(WHAT YOU WILL DO):
Starting at the beginning of the material and ending with the line that contains "scientific name: Juniperus horizontalis", convert each line into one string of a JSON list, leaving out blank lines. Include no other lines.

****************************************

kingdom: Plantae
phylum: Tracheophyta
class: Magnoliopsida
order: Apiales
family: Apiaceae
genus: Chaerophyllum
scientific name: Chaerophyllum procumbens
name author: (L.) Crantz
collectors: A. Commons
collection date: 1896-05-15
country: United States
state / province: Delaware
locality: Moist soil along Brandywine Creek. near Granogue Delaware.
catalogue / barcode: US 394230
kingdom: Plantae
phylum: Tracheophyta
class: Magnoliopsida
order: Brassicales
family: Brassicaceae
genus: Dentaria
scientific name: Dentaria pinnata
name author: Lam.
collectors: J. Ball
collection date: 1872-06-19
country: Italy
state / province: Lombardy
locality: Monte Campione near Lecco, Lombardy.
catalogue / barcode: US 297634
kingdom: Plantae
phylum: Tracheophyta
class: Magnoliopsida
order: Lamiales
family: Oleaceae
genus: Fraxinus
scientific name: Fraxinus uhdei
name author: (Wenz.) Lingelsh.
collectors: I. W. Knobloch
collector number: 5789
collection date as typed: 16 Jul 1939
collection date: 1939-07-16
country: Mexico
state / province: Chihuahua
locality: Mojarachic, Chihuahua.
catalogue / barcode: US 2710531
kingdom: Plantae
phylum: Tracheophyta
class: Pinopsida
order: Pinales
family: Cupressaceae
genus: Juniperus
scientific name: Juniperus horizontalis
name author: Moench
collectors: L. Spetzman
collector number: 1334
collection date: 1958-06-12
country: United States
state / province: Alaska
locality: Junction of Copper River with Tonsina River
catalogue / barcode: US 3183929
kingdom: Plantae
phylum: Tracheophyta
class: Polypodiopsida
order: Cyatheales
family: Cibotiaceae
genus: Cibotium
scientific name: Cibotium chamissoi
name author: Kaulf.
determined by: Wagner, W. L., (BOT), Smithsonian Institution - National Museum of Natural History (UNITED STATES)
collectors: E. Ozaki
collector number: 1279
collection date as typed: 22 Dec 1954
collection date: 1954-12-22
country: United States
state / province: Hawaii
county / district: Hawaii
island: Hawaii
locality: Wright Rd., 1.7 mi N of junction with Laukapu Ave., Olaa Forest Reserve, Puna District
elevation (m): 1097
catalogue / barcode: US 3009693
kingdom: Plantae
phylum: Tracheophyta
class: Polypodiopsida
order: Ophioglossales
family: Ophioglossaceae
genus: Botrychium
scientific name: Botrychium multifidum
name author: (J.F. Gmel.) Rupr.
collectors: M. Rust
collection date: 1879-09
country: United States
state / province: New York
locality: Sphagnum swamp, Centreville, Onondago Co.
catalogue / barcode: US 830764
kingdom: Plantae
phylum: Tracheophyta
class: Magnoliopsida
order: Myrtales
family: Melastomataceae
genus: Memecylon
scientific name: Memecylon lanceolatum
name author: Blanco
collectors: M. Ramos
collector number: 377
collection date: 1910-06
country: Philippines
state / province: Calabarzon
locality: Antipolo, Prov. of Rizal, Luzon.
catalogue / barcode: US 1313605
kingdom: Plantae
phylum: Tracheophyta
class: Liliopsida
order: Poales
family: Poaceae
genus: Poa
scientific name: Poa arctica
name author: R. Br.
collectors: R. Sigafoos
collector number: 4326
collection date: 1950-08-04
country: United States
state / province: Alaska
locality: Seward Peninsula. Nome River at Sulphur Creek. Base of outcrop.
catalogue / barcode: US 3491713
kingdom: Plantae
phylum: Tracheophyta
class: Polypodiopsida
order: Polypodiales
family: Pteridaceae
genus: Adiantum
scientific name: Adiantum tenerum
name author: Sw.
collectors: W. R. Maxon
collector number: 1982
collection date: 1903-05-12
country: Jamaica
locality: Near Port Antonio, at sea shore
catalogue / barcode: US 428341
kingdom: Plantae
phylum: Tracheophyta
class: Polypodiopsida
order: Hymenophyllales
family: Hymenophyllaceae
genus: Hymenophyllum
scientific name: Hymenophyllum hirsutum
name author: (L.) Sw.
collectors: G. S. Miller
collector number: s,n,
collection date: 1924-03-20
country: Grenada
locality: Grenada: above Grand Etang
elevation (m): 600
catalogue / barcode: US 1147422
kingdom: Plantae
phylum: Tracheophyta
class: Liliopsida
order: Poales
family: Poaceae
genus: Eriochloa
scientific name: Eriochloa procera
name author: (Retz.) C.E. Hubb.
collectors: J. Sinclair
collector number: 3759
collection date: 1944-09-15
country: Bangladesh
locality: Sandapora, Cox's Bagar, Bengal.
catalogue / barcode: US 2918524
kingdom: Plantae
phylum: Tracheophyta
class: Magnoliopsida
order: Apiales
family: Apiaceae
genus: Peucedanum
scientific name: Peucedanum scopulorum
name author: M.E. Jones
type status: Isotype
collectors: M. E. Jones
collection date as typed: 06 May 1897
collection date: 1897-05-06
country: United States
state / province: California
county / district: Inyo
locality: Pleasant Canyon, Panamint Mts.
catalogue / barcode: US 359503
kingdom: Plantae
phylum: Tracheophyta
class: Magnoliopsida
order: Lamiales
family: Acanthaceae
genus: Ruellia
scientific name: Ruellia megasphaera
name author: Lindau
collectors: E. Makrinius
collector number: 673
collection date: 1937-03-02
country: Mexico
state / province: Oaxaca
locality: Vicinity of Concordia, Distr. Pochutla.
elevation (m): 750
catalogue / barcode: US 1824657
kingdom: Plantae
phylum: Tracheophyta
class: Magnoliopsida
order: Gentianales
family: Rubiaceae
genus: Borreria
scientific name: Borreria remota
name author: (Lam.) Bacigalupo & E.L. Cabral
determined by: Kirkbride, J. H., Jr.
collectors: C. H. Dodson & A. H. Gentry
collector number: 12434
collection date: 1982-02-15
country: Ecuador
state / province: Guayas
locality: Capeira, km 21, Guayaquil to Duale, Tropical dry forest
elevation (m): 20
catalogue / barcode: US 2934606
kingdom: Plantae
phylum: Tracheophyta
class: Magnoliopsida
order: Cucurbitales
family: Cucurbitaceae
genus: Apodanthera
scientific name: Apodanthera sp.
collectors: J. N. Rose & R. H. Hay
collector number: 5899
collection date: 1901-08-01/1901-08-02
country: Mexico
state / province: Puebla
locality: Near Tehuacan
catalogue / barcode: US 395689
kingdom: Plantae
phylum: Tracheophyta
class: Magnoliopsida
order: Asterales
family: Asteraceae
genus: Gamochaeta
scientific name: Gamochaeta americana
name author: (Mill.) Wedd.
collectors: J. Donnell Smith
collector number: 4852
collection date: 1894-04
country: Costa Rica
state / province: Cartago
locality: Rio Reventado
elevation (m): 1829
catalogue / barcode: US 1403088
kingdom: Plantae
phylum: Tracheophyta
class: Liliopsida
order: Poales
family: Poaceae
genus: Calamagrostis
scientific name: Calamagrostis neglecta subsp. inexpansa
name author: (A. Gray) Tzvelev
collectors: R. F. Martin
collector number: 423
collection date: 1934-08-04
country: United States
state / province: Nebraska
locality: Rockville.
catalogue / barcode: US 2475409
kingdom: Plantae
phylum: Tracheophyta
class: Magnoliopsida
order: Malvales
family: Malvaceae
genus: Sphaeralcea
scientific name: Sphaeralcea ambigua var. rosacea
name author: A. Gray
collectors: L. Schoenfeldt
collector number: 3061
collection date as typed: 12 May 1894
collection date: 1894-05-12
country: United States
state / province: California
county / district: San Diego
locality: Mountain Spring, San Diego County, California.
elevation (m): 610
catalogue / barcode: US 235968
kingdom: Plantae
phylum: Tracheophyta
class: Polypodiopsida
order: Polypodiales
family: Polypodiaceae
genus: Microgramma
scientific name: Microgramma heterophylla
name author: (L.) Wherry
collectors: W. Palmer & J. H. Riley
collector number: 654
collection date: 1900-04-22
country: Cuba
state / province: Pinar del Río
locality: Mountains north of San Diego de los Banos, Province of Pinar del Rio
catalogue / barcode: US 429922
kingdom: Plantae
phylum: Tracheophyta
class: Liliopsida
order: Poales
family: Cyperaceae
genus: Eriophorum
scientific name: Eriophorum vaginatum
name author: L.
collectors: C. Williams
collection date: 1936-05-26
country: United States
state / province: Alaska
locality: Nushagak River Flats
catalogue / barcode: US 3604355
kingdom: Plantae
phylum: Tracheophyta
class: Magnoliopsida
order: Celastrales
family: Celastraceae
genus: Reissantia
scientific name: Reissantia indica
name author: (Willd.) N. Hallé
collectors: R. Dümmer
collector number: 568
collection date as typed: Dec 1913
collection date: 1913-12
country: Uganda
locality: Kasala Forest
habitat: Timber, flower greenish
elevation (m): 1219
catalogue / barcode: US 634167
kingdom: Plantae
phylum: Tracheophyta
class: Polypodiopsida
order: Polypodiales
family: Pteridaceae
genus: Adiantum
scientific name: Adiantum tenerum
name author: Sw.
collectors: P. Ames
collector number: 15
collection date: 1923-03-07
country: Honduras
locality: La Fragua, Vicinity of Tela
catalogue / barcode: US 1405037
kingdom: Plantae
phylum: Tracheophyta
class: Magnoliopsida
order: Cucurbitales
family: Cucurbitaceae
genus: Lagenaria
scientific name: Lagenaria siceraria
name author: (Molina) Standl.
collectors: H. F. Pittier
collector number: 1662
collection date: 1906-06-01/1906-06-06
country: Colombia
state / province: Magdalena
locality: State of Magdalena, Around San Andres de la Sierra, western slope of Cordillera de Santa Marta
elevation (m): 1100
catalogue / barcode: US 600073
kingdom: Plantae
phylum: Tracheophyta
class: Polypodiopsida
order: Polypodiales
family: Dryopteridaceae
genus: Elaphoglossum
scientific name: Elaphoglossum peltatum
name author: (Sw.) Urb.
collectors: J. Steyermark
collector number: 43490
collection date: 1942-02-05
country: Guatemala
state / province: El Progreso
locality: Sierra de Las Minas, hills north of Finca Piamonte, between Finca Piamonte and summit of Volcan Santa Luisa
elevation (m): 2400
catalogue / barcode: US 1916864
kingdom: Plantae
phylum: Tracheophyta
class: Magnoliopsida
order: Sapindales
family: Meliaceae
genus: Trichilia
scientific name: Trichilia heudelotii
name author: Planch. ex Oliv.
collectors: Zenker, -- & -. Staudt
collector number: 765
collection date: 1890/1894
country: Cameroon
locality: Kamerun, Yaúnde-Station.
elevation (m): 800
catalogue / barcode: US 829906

****************************************

(THE RESULT):
[
  "kingdom: Plantae",
  "phylum: Tracheophyta",
  "class: Magnoliopsida",
  "order: Apiales",
  "family: Apiaceae",
  "genus: Chaerophyllum",
  "scientific name: Chaerophyllum procumbens",
  "name author: (L.) Crantz",
  "collectors: A. Commons",
  "collection date: 1896-05-15",
  "country: United States",
  "state / province: Delaware",
  "locality: Moist soil along Brandywine Creek. near Granogue Delaware.",
  "catalogue / barcode: US 394230",
  "kingdom: Plantae",
  "phylum: Tracheophyta",
  "class: Magnoliopsida",
  "order: Brassicales",
  "family: Brassicaceae",
  "genus: Dentaria",
  "scientific name: Dentaria pinnata",
  "name author: Lam.",
  "collectors: J. Ball",
  "collection date: 1872-06-19",
  "country: Italy",
  "state / province: Lombardy",
  "locality: Monte Campione near Lecco, Lombardy.",
  "catalogue / barcode: US 297634",
  "kingdom: Plantae",
  "phylum: Tracheophyta",
  "class: Magnoliopsida",
  "order: Lamiales",
  "family: Oleaceae",
  "genus: Fraxinus",
  "scientific name: Fraxinus uhdei",
  "name author: (Wenz.) Lingelsh.",
  "collectors: I. W. Knobloch",
  "collector number: 5789",
  "collection date as typed: 16 Jul 1939",
  "collection date: 1939-07-16",
  "country: Mexico",
  "state / province: Chihuahua",
  "locality: Mojarachic, Chihuahua.",
  "catalogue / barcode: US 2710531",
  "kingdom: Plantae",
  "phylum: Tracheophyta",
  "class: Pinopsida",
  "order: Pinales",
  "family: Cupressaceae",
  "genus: Juniperus",
  "scientific name: Juniperus horizontalis"
]